── Tekst do analizy

Skoda Vistula w twojstyl.pl

Elektryzujące podróże wzdłuż Wisły ze Skodą i Vistulą – zamek w paski w Janowcu

Elektryzujące podróże wzdłuż Wisły ze Skodą i Vistulą – zamek w paski w Janowcu
Fot. Mat. prasowe

Ale jak to – w paski? Właśnie tak! W Janowcu znajduje się okazały XVI-wieczny zamek z fasadą w biało-czerwone pasy, a także park rozrywki zwanymi „Magicznymi ogrodami”. W drodze do tej niepozornej wsi w województwie lubelskim kontynuujemy nasz test elektrycznej Skody Enyaq Coupe – tym razem czas sprawdzić, jak działają nowoczesne systemy bezpieczeństwa.

Niespełna 2 godziny drogi nowiutką trasą szybkiego ruchu S17 dzieli Janowiec od Warszawy. Po pokonaniu około 150 km znajdujemy się już w województwie lubelskim, gdzie… czas zdaje się płynąć nieco wolniej. Janowiec leży na skraju trójkąta turystycznego, który tworzy z Puławami, Kazimierzem Dolnym i Nałęczowem. Co ciekawe, historycznie miejscowość przynależy do Małopolski.

Imponujące ruiny

Absolutnie obowiązkową atrakcją do zobaczenia w Janowcu są ruiny zamku, który dawniej był siedzibą wielkich rodów magnackich Rzeczpospolitej: Firlejów, Tarłów i Lubomirskich. Budowlę wzniesiono w XVI wieku z inicjatywy Mikołaja Firleja, a w pracach wykończeniowych brał udział m.in. wybitny włoski architekt i rzeźbiarz Santi Gucci Fiorentino. W centrum Janowca, z jego wąskimi uliczkami i niewielkimi domami z lokalnego kamienia wapiennego, stoi renesansowy kościół z marmurowym nagrobkiem Firlejów dłuta Gucciego.

 

Po najeździe Szwedów zamek w stylu barokowym odbudowała rodzina Lubomirskich. Do współpracy zaprosiła uznanego barokowego architekta Tylmana z Gameren, twórcę wielu wspaniałych polskich pałaców (m.in. w Nieborowie). Z czasem obiekt popadał w ruinę – legenda głosi, że w XVIII wieku ówczesny właściciel przegrał go… w karty. W latach 30. XX wieku posiadłość kupił Leon Kozłowski, który w 1975 r. sprzedał ją państwu.

────
── Prezentowane dane

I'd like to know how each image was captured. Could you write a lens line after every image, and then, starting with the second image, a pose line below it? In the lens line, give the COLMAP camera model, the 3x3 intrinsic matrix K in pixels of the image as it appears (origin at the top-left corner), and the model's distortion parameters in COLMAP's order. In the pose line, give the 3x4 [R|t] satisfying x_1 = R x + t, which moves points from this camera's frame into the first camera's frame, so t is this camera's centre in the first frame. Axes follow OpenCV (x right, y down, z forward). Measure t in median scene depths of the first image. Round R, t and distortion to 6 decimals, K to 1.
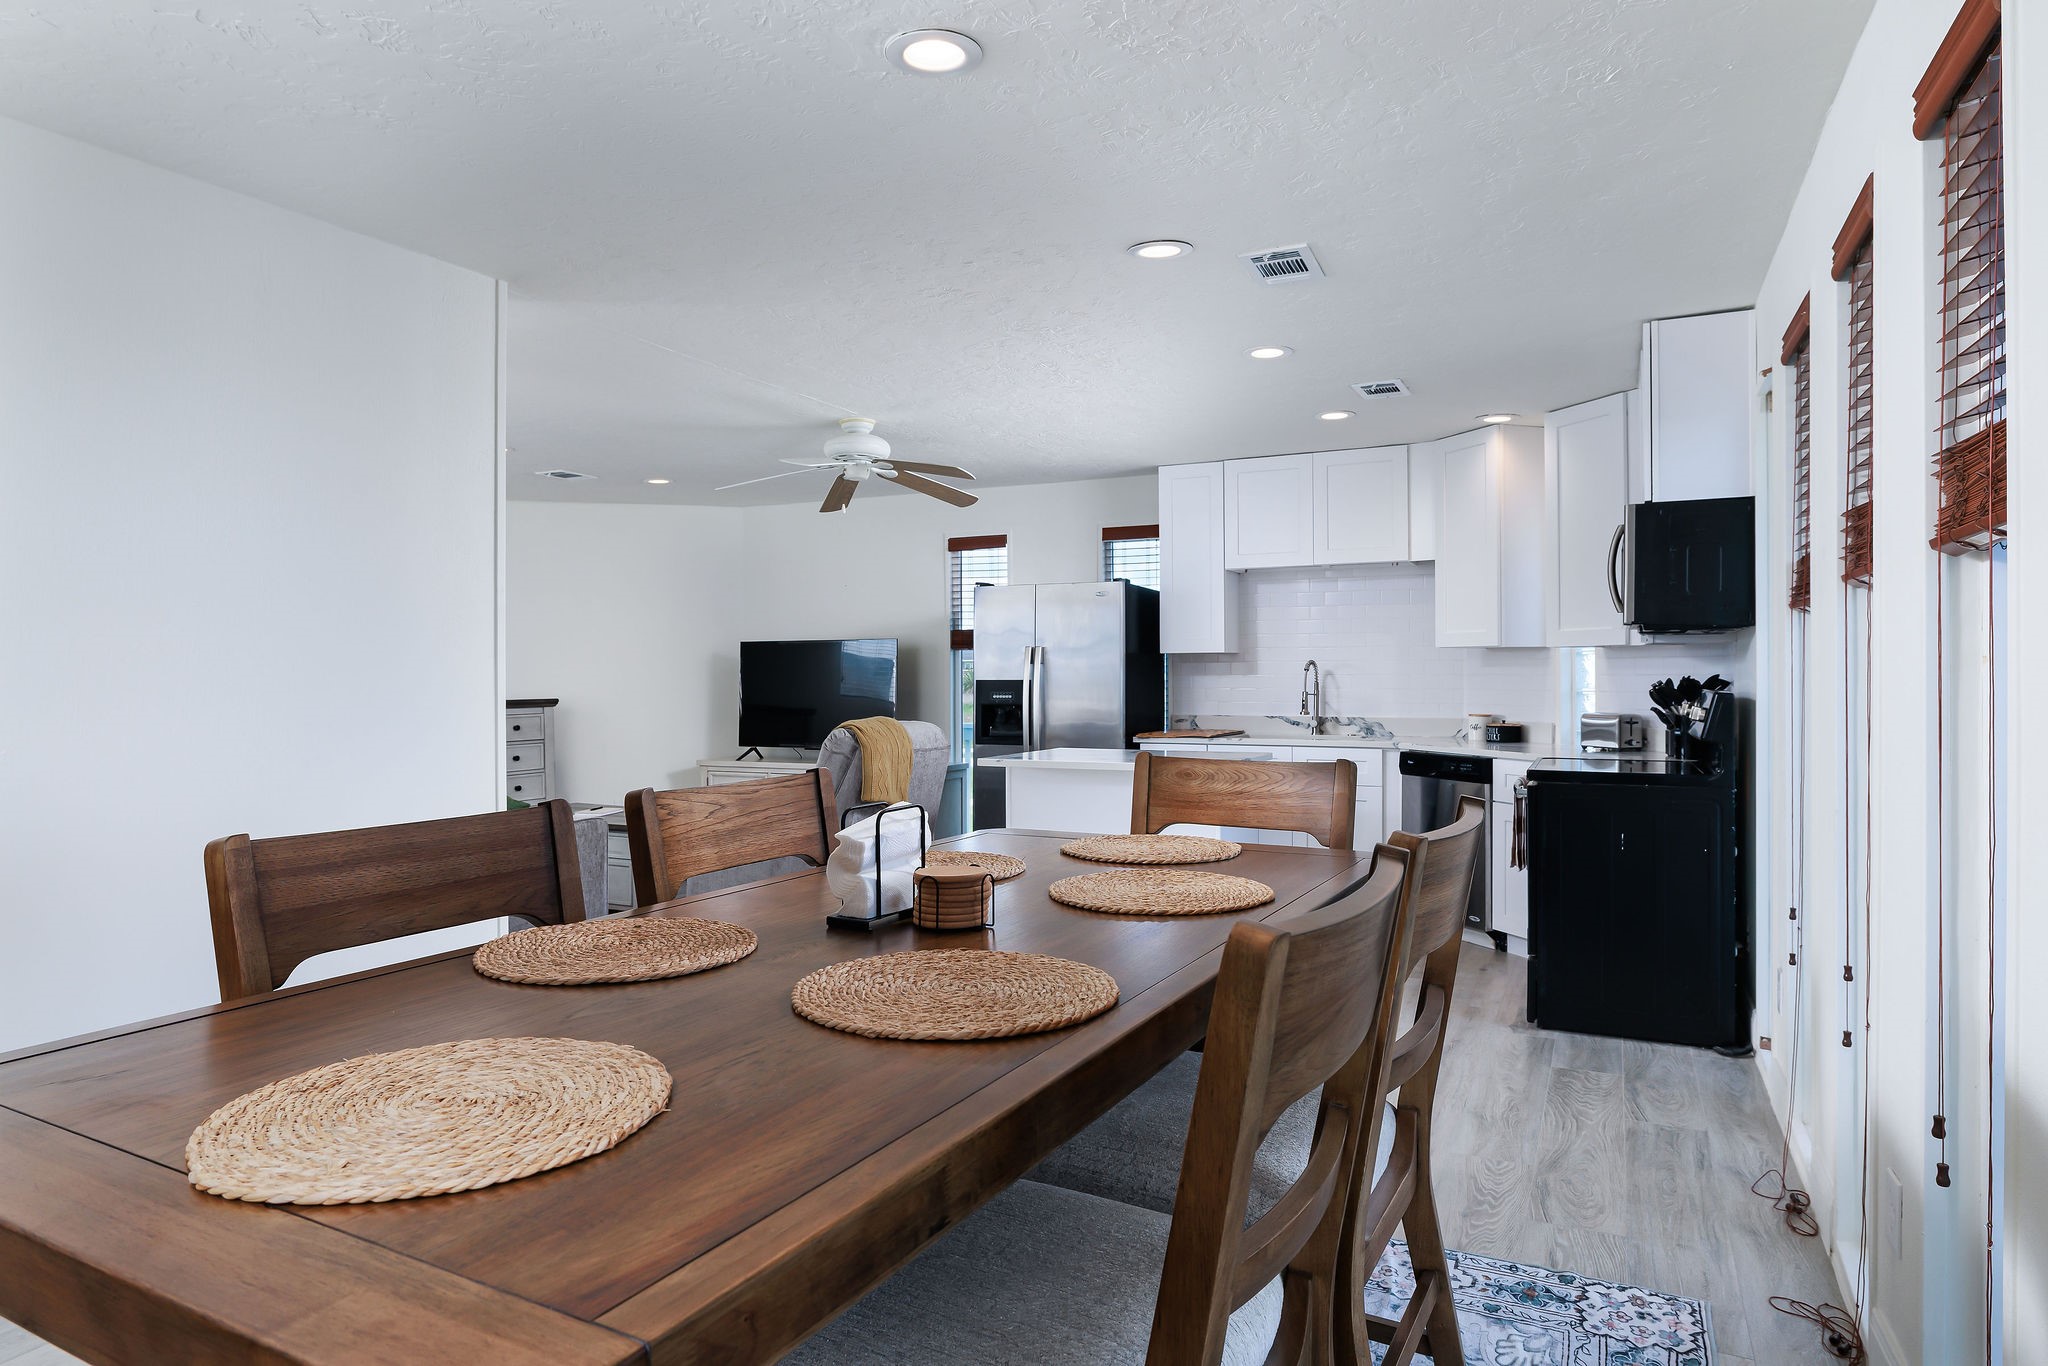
lens RADIAL K [[1232.9, 0, 1018.2], [0, 1232.9, 673.6], [0, 0, 1]] dist [-0.004086, -0.000780]
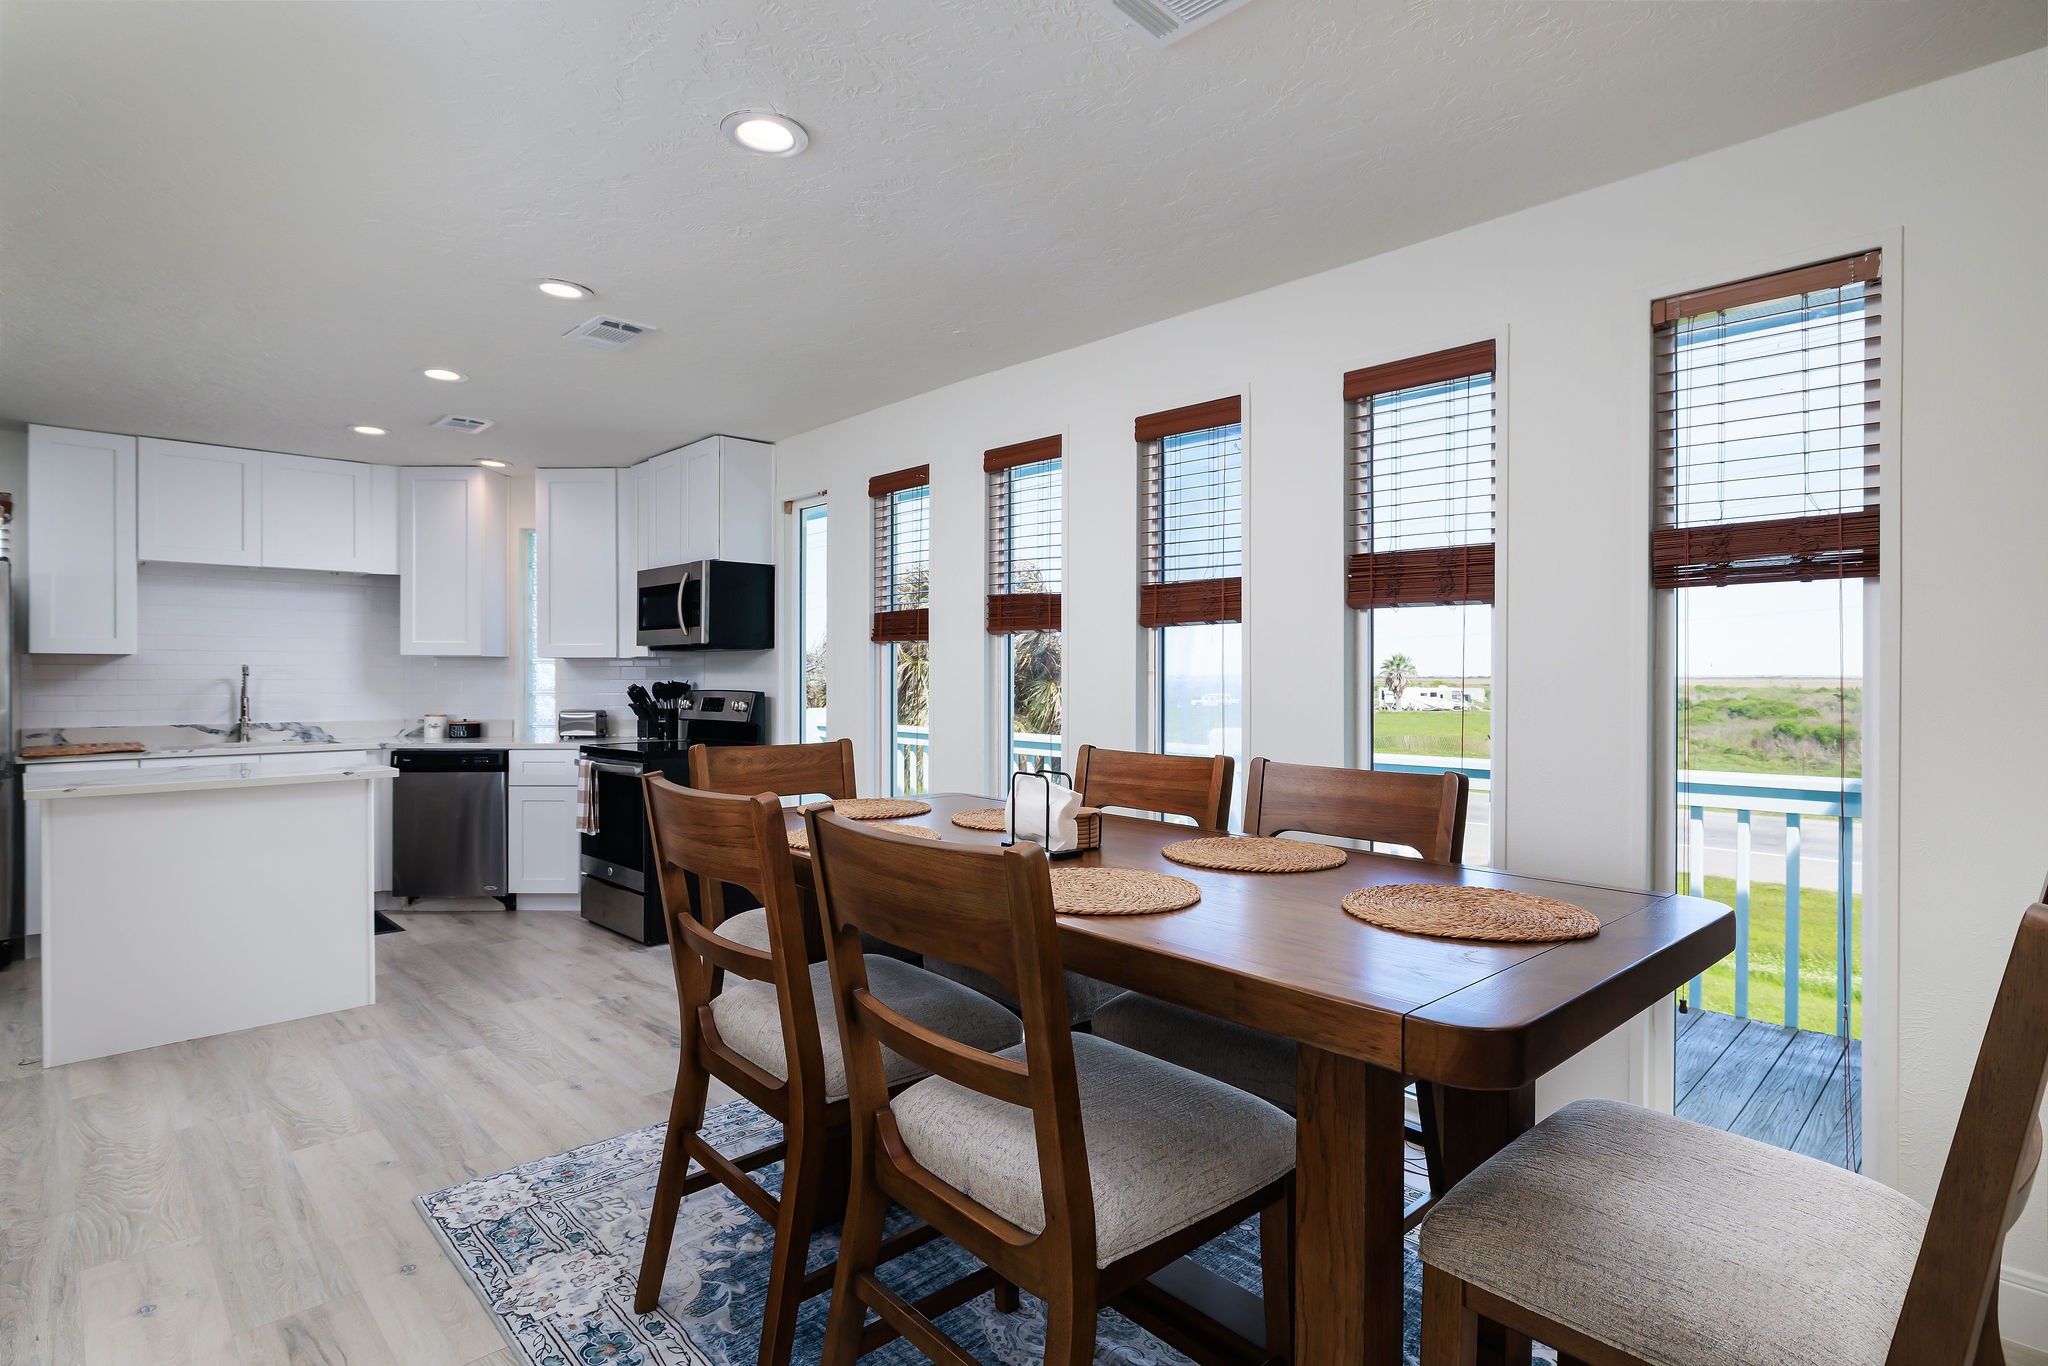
lens RADIAL K [[1018.6, 0, 1011.3], [0, 1018.6, 672.4], [0, 0, 1]] dist [-0.009609, 0.002819]
pose [[0.353612, 0.005290, 0.935377, -0.294176], [-0.000754, 0.999985, -0.005371, -0.001164], [-0.935392, 0.001194, 0.353611, 0.160904]]
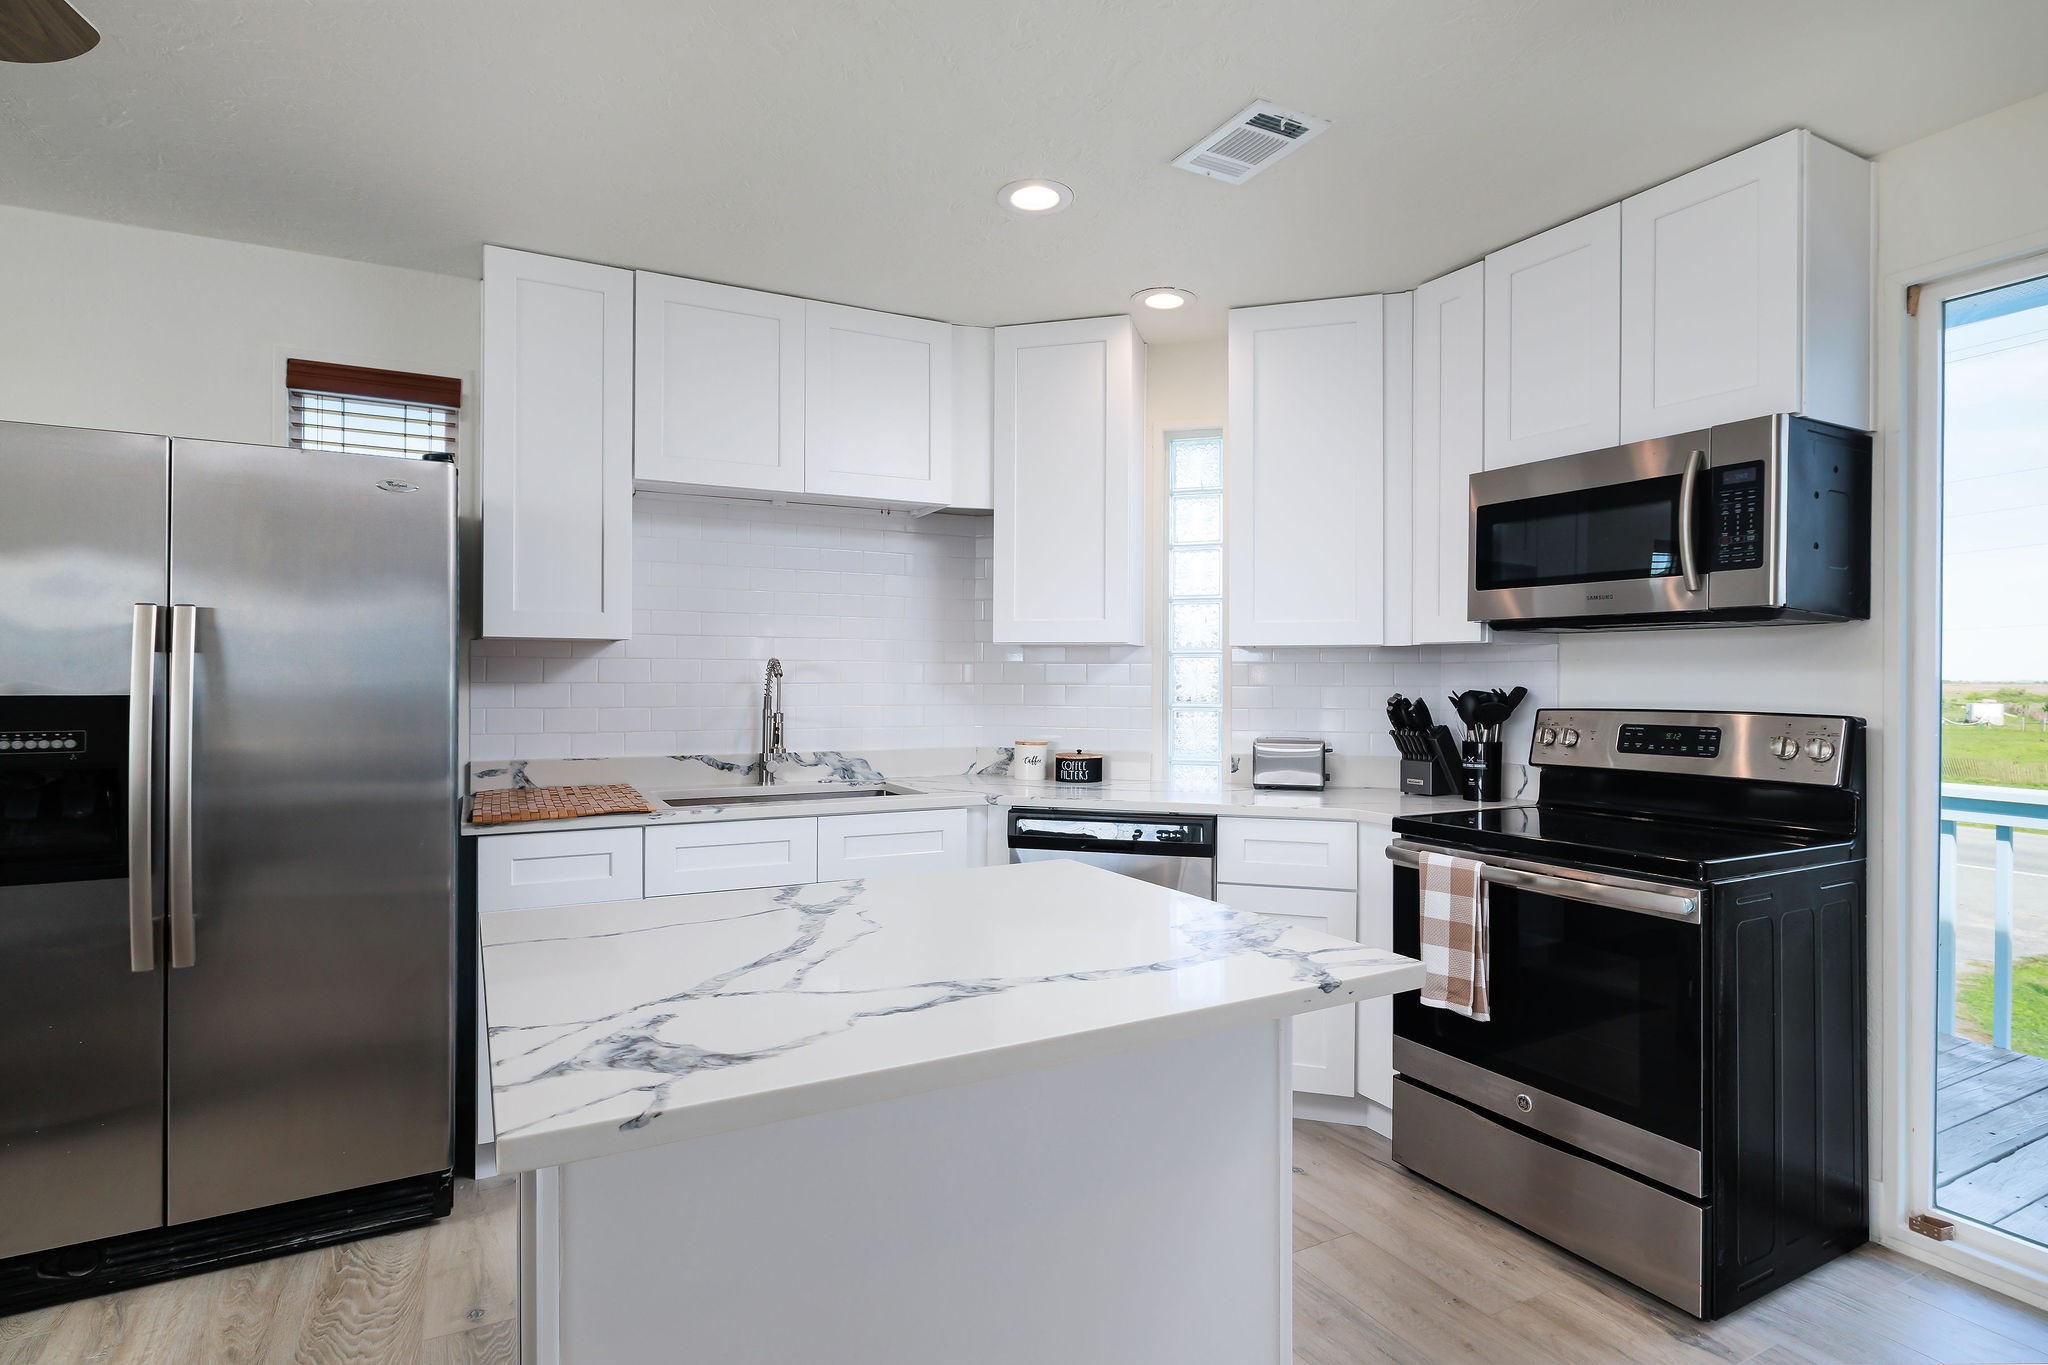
lens RADIAL K [[1018.6, 0, 1026.3], [0, 1018.6, 669.5], [0, 0, 1]] dist [-0.009609, 0.002819]
pose [[0.586718, 0.012538, 0.809695, -0.082468], [-0.006689, 0.999921, -0.010637, -0.001128], [-0.809764, 0.000825, 0.586755, 0.626271]]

────

Ćwiczenie =
Odpowiedz na poniższe pytania na podstawie tekstu o zamku w Janowcu.
1. Którą trasą szybkiego ruchu jedzie się z Warszawy do Janowca?
2. Z czyjej inicjatywy wzniesiono zamek w XVI wieku?
3. W którym roku Leon Kozłowski sprzedał posiadłość państwu?

Odpowiedź =
1. Trasą S17.
2. Z inicjatywy Mikołaja Firleja.
3. W 1975 roku.